— Extracted page text data —
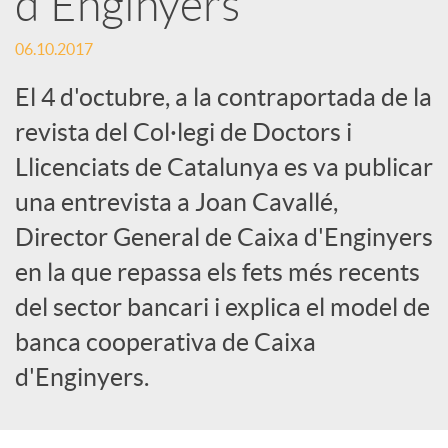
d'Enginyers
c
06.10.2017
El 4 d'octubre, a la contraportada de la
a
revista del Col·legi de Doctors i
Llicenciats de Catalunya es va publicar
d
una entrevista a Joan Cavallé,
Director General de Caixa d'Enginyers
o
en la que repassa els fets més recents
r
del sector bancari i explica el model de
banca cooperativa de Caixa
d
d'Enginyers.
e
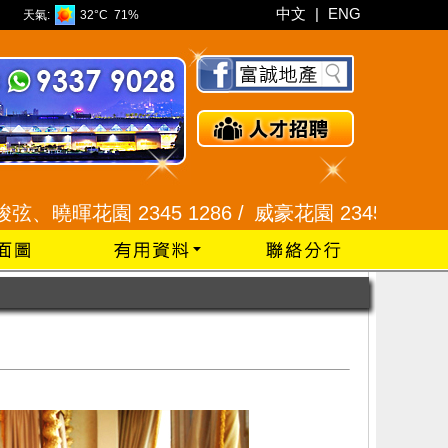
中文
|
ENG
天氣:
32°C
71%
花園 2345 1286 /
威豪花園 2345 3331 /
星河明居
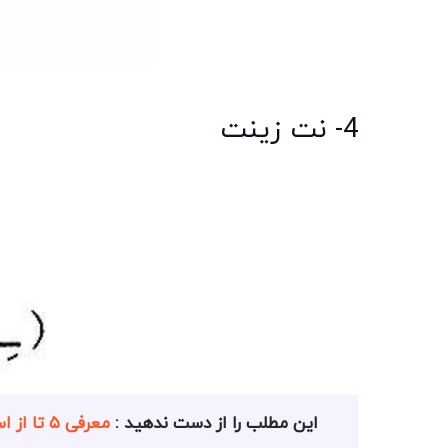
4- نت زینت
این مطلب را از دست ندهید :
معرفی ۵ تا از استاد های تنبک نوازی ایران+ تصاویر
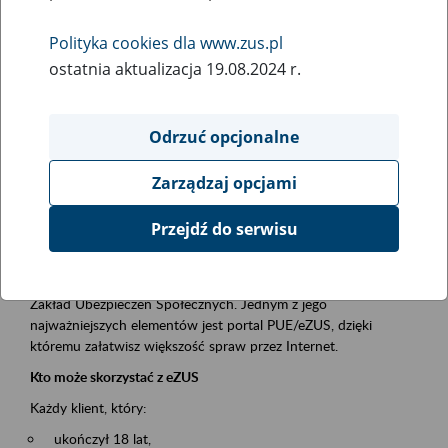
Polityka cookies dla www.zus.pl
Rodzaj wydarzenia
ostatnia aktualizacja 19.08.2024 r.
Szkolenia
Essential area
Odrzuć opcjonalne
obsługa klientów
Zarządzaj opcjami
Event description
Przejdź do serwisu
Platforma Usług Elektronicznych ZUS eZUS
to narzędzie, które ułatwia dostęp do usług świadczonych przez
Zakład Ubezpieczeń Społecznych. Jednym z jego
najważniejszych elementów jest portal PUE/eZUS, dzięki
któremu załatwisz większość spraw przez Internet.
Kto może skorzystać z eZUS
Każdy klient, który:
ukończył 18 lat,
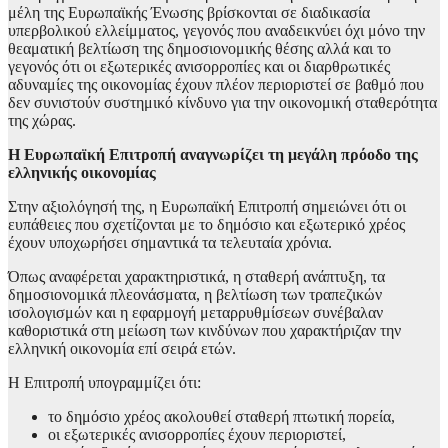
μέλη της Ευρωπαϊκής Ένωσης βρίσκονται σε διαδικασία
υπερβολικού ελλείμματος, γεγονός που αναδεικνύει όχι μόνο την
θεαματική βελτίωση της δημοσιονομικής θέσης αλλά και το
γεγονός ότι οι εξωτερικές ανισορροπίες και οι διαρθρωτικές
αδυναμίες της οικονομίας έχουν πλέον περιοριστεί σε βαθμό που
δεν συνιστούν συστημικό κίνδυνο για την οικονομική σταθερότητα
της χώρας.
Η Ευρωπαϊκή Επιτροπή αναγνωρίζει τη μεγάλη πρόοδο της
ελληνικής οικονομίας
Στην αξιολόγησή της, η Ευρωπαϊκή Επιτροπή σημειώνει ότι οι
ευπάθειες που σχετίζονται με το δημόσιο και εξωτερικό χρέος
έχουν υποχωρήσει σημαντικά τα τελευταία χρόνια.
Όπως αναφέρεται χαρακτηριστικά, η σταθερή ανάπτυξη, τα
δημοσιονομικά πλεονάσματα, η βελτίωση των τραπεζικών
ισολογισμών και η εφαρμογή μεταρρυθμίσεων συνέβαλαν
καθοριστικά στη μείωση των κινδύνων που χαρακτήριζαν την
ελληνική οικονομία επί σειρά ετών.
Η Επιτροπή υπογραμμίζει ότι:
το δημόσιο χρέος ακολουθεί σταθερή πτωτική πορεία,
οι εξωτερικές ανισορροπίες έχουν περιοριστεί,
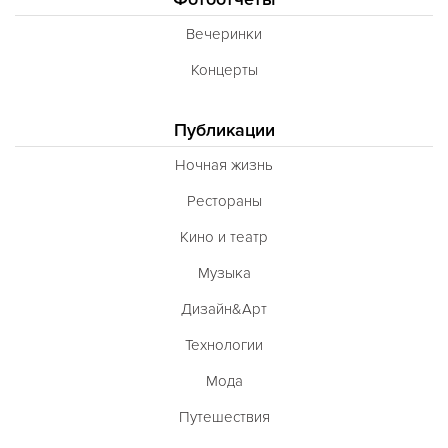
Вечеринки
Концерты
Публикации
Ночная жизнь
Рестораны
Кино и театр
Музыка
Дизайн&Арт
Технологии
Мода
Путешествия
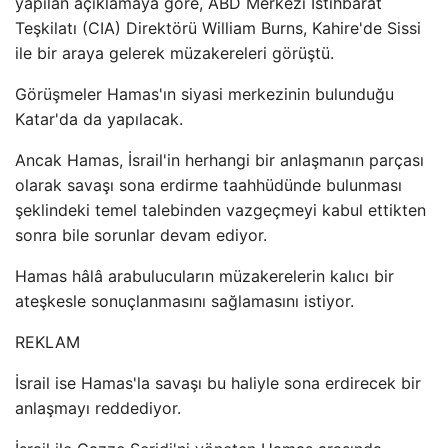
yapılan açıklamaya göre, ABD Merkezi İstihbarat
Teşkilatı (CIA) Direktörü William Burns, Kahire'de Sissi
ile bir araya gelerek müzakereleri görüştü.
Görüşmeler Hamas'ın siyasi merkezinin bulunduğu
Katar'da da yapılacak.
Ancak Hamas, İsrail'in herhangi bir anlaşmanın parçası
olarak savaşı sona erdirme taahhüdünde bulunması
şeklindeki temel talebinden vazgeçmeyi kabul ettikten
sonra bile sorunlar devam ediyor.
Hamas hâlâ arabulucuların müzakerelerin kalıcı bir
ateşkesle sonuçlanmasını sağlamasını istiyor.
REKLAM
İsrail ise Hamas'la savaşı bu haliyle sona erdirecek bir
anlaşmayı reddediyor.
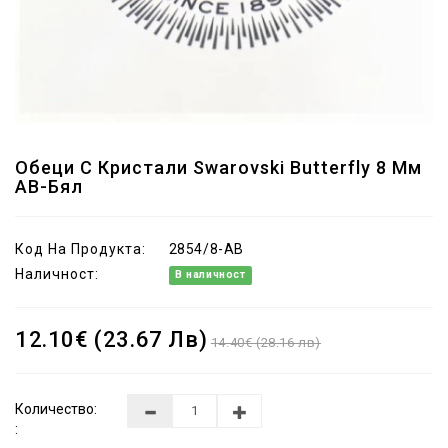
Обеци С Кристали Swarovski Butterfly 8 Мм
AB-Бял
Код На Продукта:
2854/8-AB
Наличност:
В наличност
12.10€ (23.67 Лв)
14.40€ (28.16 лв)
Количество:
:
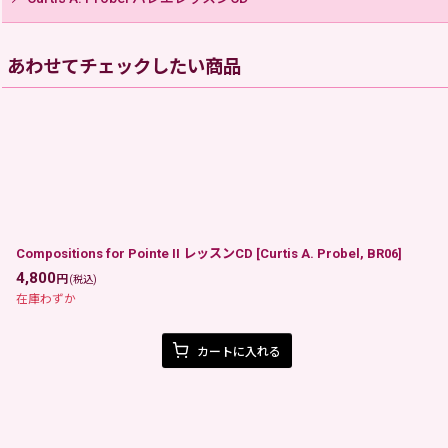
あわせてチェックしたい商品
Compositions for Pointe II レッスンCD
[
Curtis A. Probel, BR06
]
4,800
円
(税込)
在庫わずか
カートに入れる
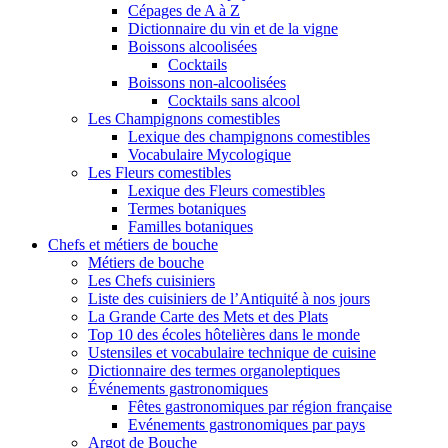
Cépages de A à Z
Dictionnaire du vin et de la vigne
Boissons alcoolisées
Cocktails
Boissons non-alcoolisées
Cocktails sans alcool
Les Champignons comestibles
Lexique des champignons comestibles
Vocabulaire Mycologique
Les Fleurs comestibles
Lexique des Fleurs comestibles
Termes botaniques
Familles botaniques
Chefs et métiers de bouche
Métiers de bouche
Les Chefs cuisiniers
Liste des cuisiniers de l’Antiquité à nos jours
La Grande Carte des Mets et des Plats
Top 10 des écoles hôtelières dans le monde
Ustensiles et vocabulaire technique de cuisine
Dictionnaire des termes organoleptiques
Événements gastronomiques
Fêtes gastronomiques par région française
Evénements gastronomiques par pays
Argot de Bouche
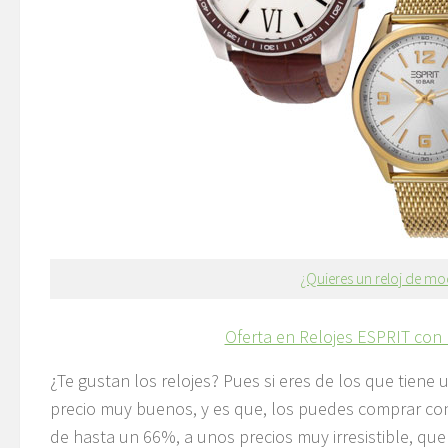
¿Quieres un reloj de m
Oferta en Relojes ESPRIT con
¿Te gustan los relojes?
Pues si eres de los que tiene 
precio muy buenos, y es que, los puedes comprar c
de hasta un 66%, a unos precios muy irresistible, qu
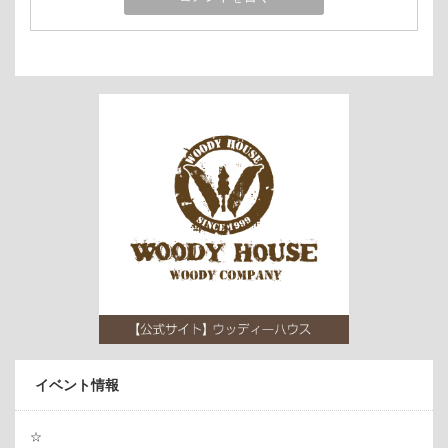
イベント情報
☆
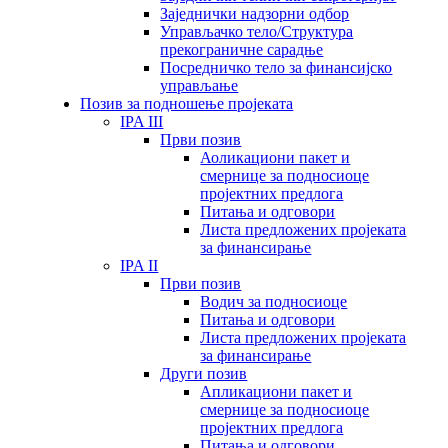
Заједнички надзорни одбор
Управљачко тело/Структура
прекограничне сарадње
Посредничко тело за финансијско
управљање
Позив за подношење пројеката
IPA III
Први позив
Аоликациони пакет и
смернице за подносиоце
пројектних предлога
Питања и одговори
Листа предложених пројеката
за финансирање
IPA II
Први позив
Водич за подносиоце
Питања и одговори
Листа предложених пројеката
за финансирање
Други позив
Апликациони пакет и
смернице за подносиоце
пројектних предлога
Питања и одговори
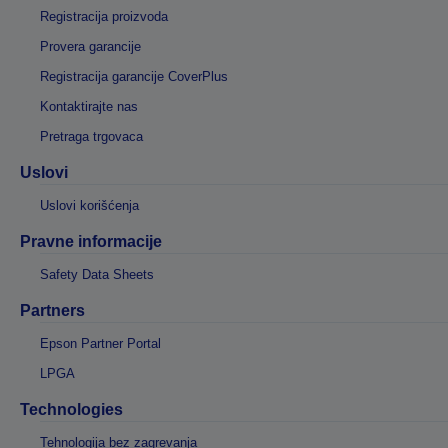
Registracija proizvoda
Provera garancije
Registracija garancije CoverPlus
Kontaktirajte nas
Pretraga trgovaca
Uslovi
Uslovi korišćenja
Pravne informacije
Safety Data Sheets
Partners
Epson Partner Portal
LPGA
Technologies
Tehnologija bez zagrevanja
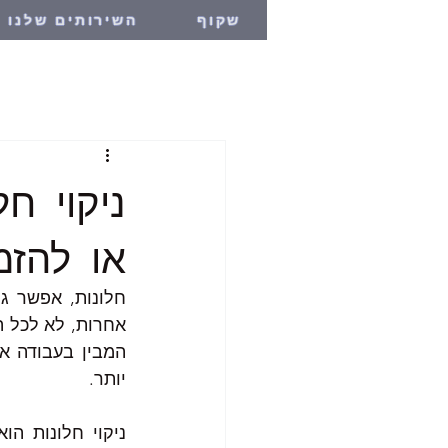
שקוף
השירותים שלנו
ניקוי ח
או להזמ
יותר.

— Prompt —
Repeat each entry above word for word, leaving every picture out.

— Output of the exercise —
d'Enginyers
c
06.10.2017
El 4 d'octubre, a la contraportada de la
a
revista del Col·legi de Doctors i
Llicenciats de Catalunya es va publicar
d
una entrevista a Joan Cavallé,
Director General de Caixa d'Enginyers
o
en la que repassa els fets més recents
r
del sector bancari i explica el model de
banca cooperativa de Caixa
d
d'Enginyers.
e
中文
|
ENG
天氣:
32°C
71%
花園 2345 1286 /
威豪花園 2345 3331 /
星河明居
4- نت زینت
این مطلب را از دست ندهید :
معرفی ۵ تا از استاد های تنبک نوازی ایران+ تصاویر
Polityka cookies dla www.zus.pl
Rodzaj wydarzenia
ostatnia aktualizacja 19.08.2024 r.
Szkolenia
Essential area
Odrzuć opcjonalne
obsługa klientów
Zarządzaj opcjami
Event description
Przejdź do serwisu
Platforma Usług Elektronicznych ZUS eZUS
to narzędzie, które ułatwia dostęp do usług świadczonych przez
Zakład Ubezpieczeń Społecznych. Jednym z jego
najważniejszych elementów jest portal PUE/eZUS, dzięki
któremu załatwisz większość spraw przez Internet.
Kto może skorzystać z eZUS
Każdy klient, który:
ukończył 18 lat,
μέλη της Ευρωπαϊκής Ένωσης βρίσκονται σε διαδικασία
υπερβολικού ελλείμματος, γεγονός που αναδεικνύει όχι μόνο την
θεαματική βελτίωση της δημοσιονομικής θέσης αλλά και το
γεγονός ότι οι εξωτερικές ανισορροπίες και οι διαρθρωτικές
αδυναμίες της οικονομίας έχουν πλέον περιοριστεί σε βαθμό που
δεν συνιστούν συστημικό κίνδυνο για την οικονομική σταθερότητα
της χώρας.
Η Ευρωπαϊκή Επιτροπή αναγνωρίζει τη μεγάλη πρόοδο της
ελληνικής οικονομίας
Στην αξιολόγησή της, η Ευρωπαϊκή Επιτροπή σημειώνει ότι οι
ευπάθειες που σχετίζονται με το δημόσιο και εξωτερικό χρέος
έχουν υποχωρήσει σημαντικά τα τελευταία χρόνια.
Όπως αναφέρεται χαρακτηριστικά, η σταθερή ανάπτυξη, τα
δημοσιονομικά πλεονάσματα, η βελτίωση των τραπεζικών
ισολογισμών και η εφαρμογή μεταρρυθμίσεων συνέβαλαν
καθοριστικά στη μείωση των κινδύνων που χαρακτήριζαν την
ελληνική οικονομία επί σειρά ετών.
Η Επιτροπή υπογραμμίζει ότι:
το δημόσιο χρέος ακολουθεί σταθερή πτωτική πορεία,
οι εξωτερικές ανισορροπίες έχουν περιοριστεί,
Вечеринки
Концерты
Публикации
Ночная жизнь
Рестораны
Кино и театр
Музыка
Дизайн&Арт
Технологии
Мода
Путешествия
yapılan açıklamaya göre, ABD Merkezi İstihbarat
Teşkilatı (CIA) Direktörü William Burns, Kahire'de Sissi
ile bir araya gelerek müzakereleri görüştü.
Görüşmeler Hamas'ın siyasi merkezinin bulunduğu
Katar'da da yapılacak.
Ancak Hamas, İsrail'in herhangi bir anlaşmanın parçası
olarak savaşı sona erdirme taahhüdünde bulunması
şeklindeki temel talebinden vazgeçmeyi kabul ettikten
sonra bile sorunlar devam ediyor.
Hamas hâlâ arabulucuların müzakerelerin kalıcı bir
ateşkesle sonuçlanmasını sağlamasını istiyor.
REKLAM
İsrail ise Hamas'la savaşı bu haliyle sona erdirecek bir
anlaşmayı reddediyor.
Обеци С Кристали Swarovski Butterfly 8 Мм
AB-Бял
Код На Продукта:
2854/8-AB
Наличност:
В наличност
12.10€ (23.67 Лв)
14.40€ (28.16 лв)
Количество:
:
あわせてチェックしたい商品
Compositions for Pointe II レッスンCD
[
Curtis A. Probel, BR06
]
4,800
円
(税込)
在庫わずか
カートに入れる
Cépages de A à Z
Dictionnaire du vin et de la vigne
Boissons alcoolisées
Cocktails
Boissons non-alcoolisées
Cocktails sans alcool
Les Champignons comestibles
Lexique des champignons comestibles
Vocabulaire Mycologique
Les Fleurs comestibles
Lexique des Fleurs comestibles
Termes botaniques
Familles botaniques
Chefs et métiers de bouche
Métiers de bouche
Les Chefs cuisiniers
Liste des cuisiniers de l’Antiquité à nos jours
La Grande Carte des Mets et des Plats
Top 10 des écoles hôtelières dans le monde
Ustensiles et vocabulaire technique de cuisine
Dictionnaire des termes organoleptiques
Événements gastronomiques
Fêtes gastronomiques par région française
Evénements gastronomiques par pays
Argot de Bouche
¿Quieres un reloj de m
Oferta en Relojes ESPRIT con
¿Te gustan los relojes?
Pues si eres de los que tiene 
precio muy buenos, y es que, los puedes comprar c
de hasta un 66%, a unos precios muy irresistible, qu
イベント情報
☆
Заједнички надзорни одбор
Управљачко тело/Структура
прекограничне сарадње
Посредничко тело за финансијско
управљање
Позив за подношење пројеката
IPA III
Први позив
Аоликациони пакет и
смернице за подносиоце
пројектних предлога
Питања и одговори
Листа предложених пројеката
за финансирање
IPA II
Први позив
Водич за подносиоце
Питања и одговори
Листа предложених пројеката
за финансирање
Други позив
Апликациони пакет и
смернице за подносиоце
пројектних предлога
Питања и одговори
Registracija proizvoda
Provera garancije
Registracija garancije CoverPlus
Kontaktirajte nas
Pretraga trgovaca
Uslovi
Uslovi korišćenja
Pravne informacije
Safety Data Sheets
Partners
Epson Partner Portal
LPGA
Technologies
Tehnologija bez zagrevanja
שקוף
השירותים שלנו
ניקוי ח
או להזמ
יותר.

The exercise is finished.